## DIRECTIONS FOR THIS TASK
Reproduce the listing below with "Sources detected" replaced by "Detections" wherever it occurs, changing nothing else.

══ DATA FOR THIS TASK ══

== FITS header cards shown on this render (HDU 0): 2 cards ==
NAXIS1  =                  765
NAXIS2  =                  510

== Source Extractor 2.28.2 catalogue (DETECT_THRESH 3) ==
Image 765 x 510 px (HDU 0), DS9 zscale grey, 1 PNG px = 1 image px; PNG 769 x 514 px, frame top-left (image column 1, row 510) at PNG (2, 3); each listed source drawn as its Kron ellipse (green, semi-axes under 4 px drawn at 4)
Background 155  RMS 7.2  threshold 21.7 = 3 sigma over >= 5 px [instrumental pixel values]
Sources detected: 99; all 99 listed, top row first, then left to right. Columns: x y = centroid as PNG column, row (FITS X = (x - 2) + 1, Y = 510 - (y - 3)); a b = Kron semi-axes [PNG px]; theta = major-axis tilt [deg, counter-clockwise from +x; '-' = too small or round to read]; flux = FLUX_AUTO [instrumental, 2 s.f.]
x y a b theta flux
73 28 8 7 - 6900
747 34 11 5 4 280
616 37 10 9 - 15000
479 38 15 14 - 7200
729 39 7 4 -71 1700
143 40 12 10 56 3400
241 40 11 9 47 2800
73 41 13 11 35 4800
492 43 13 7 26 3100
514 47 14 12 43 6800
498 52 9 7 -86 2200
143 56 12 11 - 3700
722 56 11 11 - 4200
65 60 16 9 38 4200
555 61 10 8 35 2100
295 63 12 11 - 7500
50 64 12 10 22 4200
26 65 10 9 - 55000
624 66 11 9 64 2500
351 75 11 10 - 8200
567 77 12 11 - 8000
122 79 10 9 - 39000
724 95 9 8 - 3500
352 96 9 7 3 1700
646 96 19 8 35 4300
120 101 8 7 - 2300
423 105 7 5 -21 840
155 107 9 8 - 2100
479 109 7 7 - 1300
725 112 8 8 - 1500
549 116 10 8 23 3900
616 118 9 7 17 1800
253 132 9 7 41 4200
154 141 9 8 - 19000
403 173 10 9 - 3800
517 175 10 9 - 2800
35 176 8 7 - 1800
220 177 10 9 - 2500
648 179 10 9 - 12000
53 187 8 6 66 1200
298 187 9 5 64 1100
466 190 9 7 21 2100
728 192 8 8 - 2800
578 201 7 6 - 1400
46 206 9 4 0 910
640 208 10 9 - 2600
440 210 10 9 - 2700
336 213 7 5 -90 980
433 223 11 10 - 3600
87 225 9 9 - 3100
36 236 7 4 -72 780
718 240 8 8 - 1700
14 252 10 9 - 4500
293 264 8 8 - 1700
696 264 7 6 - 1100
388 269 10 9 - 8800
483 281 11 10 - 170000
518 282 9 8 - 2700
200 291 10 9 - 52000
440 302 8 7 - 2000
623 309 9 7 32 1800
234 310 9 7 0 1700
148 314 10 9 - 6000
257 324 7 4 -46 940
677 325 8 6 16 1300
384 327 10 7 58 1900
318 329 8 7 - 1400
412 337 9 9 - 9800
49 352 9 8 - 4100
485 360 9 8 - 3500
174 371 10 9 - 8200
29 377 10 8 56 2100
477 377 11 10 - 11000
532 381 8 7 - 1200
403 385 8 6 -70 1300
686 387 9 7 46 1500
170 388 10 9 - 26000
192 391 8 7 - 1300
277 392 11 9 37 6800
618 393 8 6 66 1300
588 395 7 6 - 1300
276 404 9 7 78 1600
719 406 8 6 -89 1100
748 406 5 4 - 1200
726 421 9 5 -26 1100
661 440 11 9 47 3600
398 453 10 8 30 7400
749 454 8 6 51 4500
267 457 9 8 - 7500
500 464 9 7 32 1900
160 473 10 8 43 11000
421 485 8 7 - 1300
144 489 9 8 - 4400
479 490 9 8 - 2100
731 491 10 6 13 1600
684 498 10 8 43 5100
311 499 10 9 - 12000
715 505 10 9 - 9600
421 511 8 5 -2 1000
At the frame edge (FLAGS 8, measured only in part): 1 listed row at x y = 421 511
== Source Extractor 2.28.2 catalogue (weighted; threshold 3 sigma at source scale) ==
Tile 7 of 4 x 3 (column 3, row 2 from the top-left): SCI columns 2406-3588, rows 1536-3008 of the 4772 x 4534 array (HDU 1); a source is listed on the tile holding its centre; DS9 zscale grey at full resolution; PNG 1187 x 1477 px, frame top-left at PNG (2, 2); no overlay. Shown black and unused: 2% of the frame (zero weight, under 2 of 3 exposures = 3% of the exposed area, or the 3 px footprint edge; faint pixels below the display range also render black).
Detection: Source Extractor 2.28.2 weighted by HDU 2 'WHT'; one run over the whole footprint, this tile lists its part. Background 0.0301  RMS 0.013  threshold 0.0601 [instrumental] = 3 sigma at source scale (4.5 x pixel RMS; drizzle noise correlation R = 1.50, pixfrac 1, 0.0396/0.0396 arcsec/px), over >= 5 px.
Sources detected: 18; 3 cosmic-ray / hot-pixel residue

═══

## RESPONSE TO THIS EXERCISE
== FITS header cards shown on this render (HDU 0): 2 cards ==
NAXIS1  =                  765
NAXIS2  =                  510

== Source Extractor 2.28.2 catalogue (DETECT_THRESH 3) ==
Image 765 x 510 px (HDU 0), DS9 zscale grey, 1 PNG px = 1 image px; PNG 769 x 514 px, frame top-left (image column 1, row 510) at PNG (2, 3); each listed source drawn as its Kron ellipse (green, semi-axes under 4 px drawn at 4)
Background 155  RMS 7.2  threshold 21.7 = 3 sigma over >= 5 px [instrumental pixel values]
Detections: 99; all 99 listed, top row first, then left to right. Columns: x y = centroid as PNG column, row (FITS X = (x - 2) + 1, Y = 510 - (y - 3)); a b = Kron semi-axes [PNG px]; theta = major-axis tilt [deg, counter-clockwise from +x; '-' = too small or round to read]; flux = FLUX_AUTO [instrumental, 2 s.f.]
x y a b theta flux
73 28 8 7 - 6900
747 34 11 5 4 280
616 37 10 9 - 15000
479 38 15 14 - 7200
729 39 7 4 -71 1700
143 40 12 10 56 3400
241 40 11 9 47 2800
73 41 13 11 35 4800
492 43 13 7 26 3100
514 47 14 12 43 6800
498 52 9 7 -86 2200
143 56 12 11 - 3700
722 56 11 11 - 4200
65 60 16 9 38 4200
555 61 10 8 35 2100
295 63 12 11 - 7500
50 64 12 10 22 4200
26 65 10 9 - 55000
624 66 11 9 64 2500
351 75 11 10 - 8200
567 77 12 11 - 8000
122 79 10 9 - 39000
724 95 9 8 - 3500
352 96 9 7 3 1700
646 96 19 8 35 4300
120 101 8 7 - 2300
423 105 7 5 -21 840
155 107 9 8 - 2100
479 109 7 7 - 1300
725 112 8 8 - 1500
549 116 10 8 23 3900
616 118 9 7 17 1800
253 132 9 7 41 4200
154 141 9 8 - 19000
403 173 10 9 - 3800
517 175 10 9 - 2800
35 176 8 7 - 1800
220 177 10 9 - 2500
648 179 10 9 - 12000
53 187 8 6 66 1200
298 187 9 5 64 1100
466 190 9 7 21 2100
728 192 8 8 - 2800
578 201 7 6 - 1400
46 206 9 4 0 910
640 208 10 9 - 2600
440 210 10 9 - 2700
336 213 7 5 -90 980
433 223 11 10 - 3600
87 225 9 9 - 3100
36 236 7 4 -72 780
718 240 8 8 - 1700
14 252 10 9 - 4500
293 264 8 8 - 1700
696 264 7 6 - 1100
388 269 10 9 - 8800
483 281 11 10 - 170000
518 282 9 8 - 2700
200 291 10 9 - 52000
440 302 8 7 - 2000
623 309 9 7 32 1800
234 310 9 7 0 1700
148 314 10 9 - 6000
257 324 7 4 -46 940
677 325 8 6 16 1300
384 327 10 7 58 1900
318 329 8 7 - 1400
412 337 9 9 - 9800
49 352 9 8 - 4100
485 360 9 8 - 3500
174 371 10 9 - 8200
29 377 10 8 56 2100
477 377 11 10 - 11000
532 381 8 7 - 1200
403 385 8 6 -70 1300
686 387 9 7 46 1500
170 388 10 9 - 26000
192 391 8 7 - 1300
277 392 11 9 37 6800
618 393 8 6 66 1300
588 395 7 6 - 1300
276 404 9 7 78 1600
719 406 8 6 -89 1100
748 406 5 4 - 1200
726 421 9 5 -26 1100
661 440 11 9 47 3600
398 453 10 8 30 7400
749 454 8 6 51 4500
267 457 9 8 - 7500
500 464 9 7 32 1900
160 473 10 8 43 11000
421 485 8 7 - 1300
144 489 9 8 - 4400
479 490 9 8 - 2100
731 491 10 6 13 1600
684 498 10 8 43 5100
311 499 10 9 - 12000
715 505 10 9 - 9600
421 511 8 5 -2 1000
At the frame edge (FLAGS 8, measured only in part): 1 listed row at x y = 421 511
== Source Extractor 2.28.2 catalogue (weighted; threshold 3 sigma at source scale) ==
Tile 7 of 4 x 3 (column 3, row 2 from the top-left): SCI columns 2406-3588, rows 1536-3008 of the 4772 x 4534 array (HDU 1); a source is listed on the tile holding its centre; DS9 zscale grey at full resolution; PNG 1187 x 1477 px, frame top-left at PNG (2, 2); no overlay. Shown black and unused: 2% of the frame (zero weight, under 2 of 3 exposures = 3% of the exposed area, or the 3 px footprint edge; faint pixels below the display range also render black).
Detection: Source Extractor 2.28.2 weighted by HDU 2 'WHT'; one run over the whole footprint, this tile lists its part. Background 0.0301  RMS 0.013  threshold 0.0601 [instrumental] = 3 sigma at source scale (4.5 x pixel RMS; drizzle noise correlation R = 1.50, pixfrac 1, 0.0396/0.0396 arcsec/px), over >= 5 px.
Detections: 18; 3 cosmic-ray / hot-pixel residue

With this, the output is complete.